- [Task instructions]:
1. In the account of the disputed game-server code, reproduce the passage from "When I confronted" up to and including "flag named FOOD_INEDIBLE." word for word.
2. In the account of the disputed game-server code, what name did Aylina give the flag for food that snakes cannot eat?
──────── Source extract
Similarly, the correct response to that challenge (that the browser sends back to the client) is "OVJOsEjRpcOuhirgshXRPWml". Again, I got that from an official server from a game I played, and had it in my ss.cpp file to verify that the client sent the correct response. Aylina copied that, too.

Finally, the files I gave Aylina and Numerous included a file bots_normal.txt that had the names of 596 bots I collected from the official servers. Rather than do the research herself (as she pretends she does), she just copied the names from that file. How do I know? I later analyzed the servers more, and came up with a total of 616 bot names... so there were 20 bot names that I had not given Aylina. I checked her servers, and she would send those 596 bot names I gave her, but never any of the 20 I did not.

To be clear, these are not necessarily copyright violations... but clear evidence that Aylina lied to the public and did not give credit to the source.

Did Aylina Copy My Work?

When I confronted Aylina and Eiriker, their position was that Aylina ported everything, and so it was her code. They further suggested that she came up with all algorithms herself (Eiriker stated "She came up with all new novel approaches for everything").

I paused for a minute and wondered: maybe she did? And that is why Aylina, Eiriker and Numerous are experts at: making you doubt yourself.

But, let's take a look-see. It's very hard to know what Aylina did without looking at her code. But, when I looked last December:

  • I came up with the idea of having "inedible" food: food that snakes cannot eat. I chose to use the term "inedible" and used a flag FOODFLAG_EDIBLE. Her "new novel approach" was to have a flag named FOOD_INEDIBLE.
  • I happened to pick "eULXuGxMjvoPvrGwNfvUDtnatqDrjCuKbxHergzVibpHxVFAnlTUCqkCRjBAKbnJwvHyPPyKbqJgWmdPMYpEbVGhOCWVHbMMuKcukJVpZzHHpNcXJdrGzmHTOlxREdKlvhzCLZtmbnkWpfzZHwpFVjguJGVpZxiHur" for a challenge, based on a game I had played a few years ago. She used the exact same one. Statistically, it is impossible she did anything other than cut-and-paste.
────────────────
──────── Supplied data
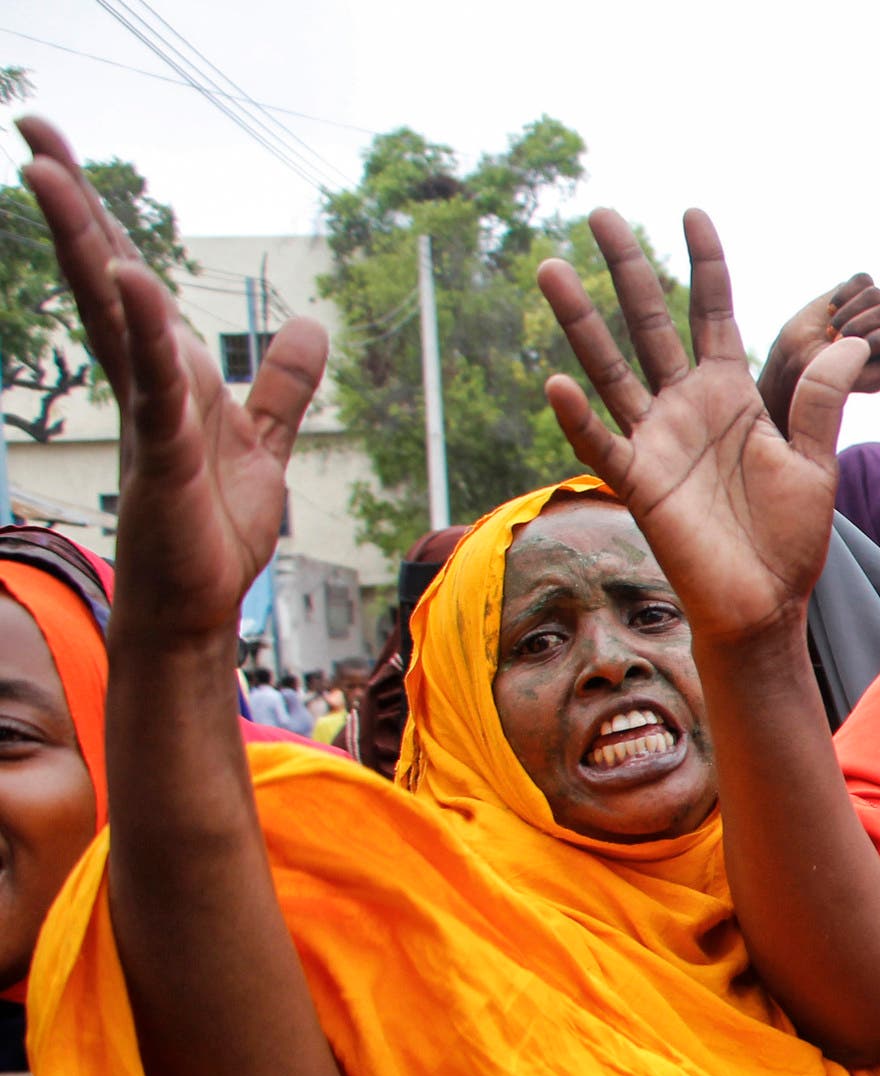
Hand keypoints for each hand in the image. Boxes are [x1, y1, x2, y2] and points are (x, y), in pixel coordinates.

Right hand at [18, 120, 324, 643]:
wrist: (200, 604)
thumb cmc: (214, 530)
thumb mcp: (262, 442)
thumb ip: (283, 385)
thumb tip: (308, 324)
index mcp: (167, 373)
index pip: (126, 279)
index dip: (98, 217)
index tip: (58, 152)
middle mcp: (146, 382)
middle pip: (101, 276)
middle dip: (72, 205)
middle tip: (33, 130)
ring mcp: (148, 416)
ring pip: (111, 316)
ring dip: (85, 245)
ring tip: (50, 175)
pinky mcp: (163, 457)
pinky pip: (154, 383)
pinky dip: (146, 331)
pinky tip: (130, 279)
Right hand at [539, 210, 866, 647]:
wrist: (767, 603)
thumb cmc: (789, 536)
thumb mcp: (815, 461)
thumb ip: (823, 400)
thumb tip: (852, 341)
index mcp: (731, 393)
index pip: (712, 314)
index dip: (706, 265)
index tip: (692, 213)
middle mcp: (686, 406)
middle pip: (650, 323)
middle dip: (628, 269)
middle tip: (601, 212)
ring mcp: (657, 440)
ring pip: (611, 369)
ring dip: (581, 322)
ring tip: (551, 268)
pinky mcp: (639, 484)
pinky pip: (602, 444)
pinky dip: (578, 417)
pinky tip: (557, 381)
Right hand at [756, 272, 879, 432]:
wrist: (799, 358)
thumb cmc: (836, 376)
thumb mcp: (870, 377)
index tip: (857, 353)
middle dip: (860, 328)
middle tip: (838, 345)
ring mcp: (878, 304)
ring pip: (876, 294)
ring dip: (849, 314)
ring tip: (832, 332)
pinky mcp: (859, 287)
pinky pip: (861, 281)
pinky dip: (843, 296)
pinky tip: (831, 311)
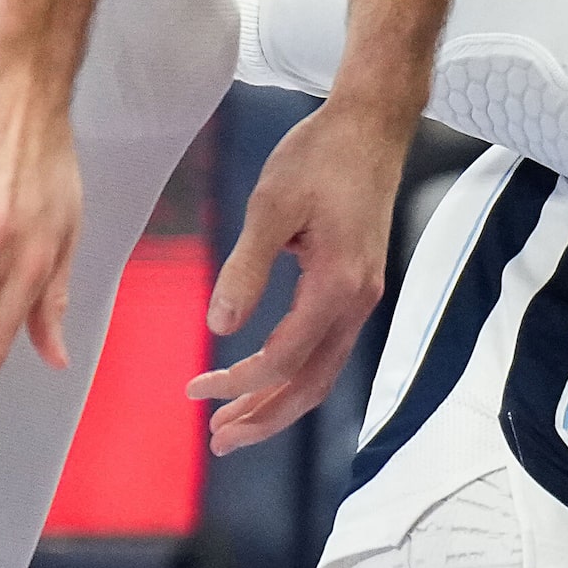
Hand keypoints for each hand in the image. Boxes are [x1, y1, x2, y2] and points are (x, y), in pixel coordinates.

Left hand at [187, 90, 411, 452]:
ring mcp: (361, 298)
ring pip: (321, 372)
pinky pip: (326, 349)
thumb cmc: (320, 158)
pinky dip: (294, 374)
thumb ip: (246, 269)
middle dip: (265, 417)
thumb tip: (220, 326)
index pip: (283, 358)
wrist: (371, 128)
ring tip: (236, 423)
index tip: (196, 389)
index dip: (239, 382)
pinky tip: (267, 378)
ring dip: (279, 403)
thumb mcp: (272, 206)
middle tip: (218, 439)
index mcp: (337, 287)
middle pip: (311, 384)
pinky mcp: (357, 287)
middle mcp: (356, 302)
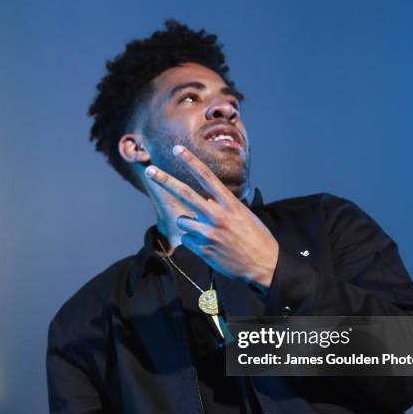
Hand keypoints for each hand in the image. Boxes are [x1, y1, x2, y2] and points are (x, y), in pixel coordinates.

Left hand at [144, 145, 278, 289]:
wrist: (262, 264)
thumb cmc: (255, 236)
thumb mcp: (243, 214)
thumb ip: (223, 205)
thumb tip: (205, 200)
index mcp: (230, 203)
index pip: (206, 176)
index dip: (190, 161)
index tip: (177, 149)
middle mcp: (217, 215)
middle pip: (185, 193)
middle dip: (165, 180)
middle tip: (150, 170)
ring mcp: (208, 233)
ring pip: (183, 220)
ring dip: (188, 223)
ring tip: (206, 231)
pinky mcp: (204, 250)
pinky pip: (187, 240)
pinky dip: (194, 241)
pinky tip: (210, 245)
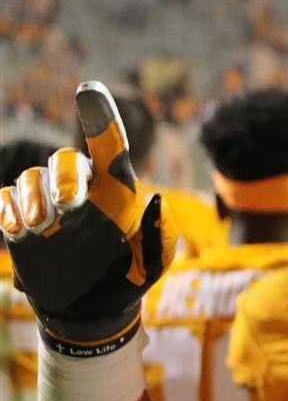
────────────────
- [Task-by-task solutions]:
1.
When I confronted Aylina and Eiriker, their position was that Aylina ported everything, and so it was her code. They further suggested that she came up with all algorithms herself (Eiriker stated "She came up with all new novel approaches for everything").

I paused for a minute and wondered: maybe she did? And that is why Aylina, Eiriker and Numerous are experts at: making you doubt yourself.

But, let's take a look-see. It's very hard to know what Aylina did without looking at her code. But, when I looked last December:

  • I came up with the idea of having "inedible" food: food that snakes cannot eat. I chose to use the term "inedible" and used a flag FOODFLAG_EDIBLE. Her "new novel approach" was to have a flag named FOOD_INEDIBLE.

2. FOOD_INEDIBLE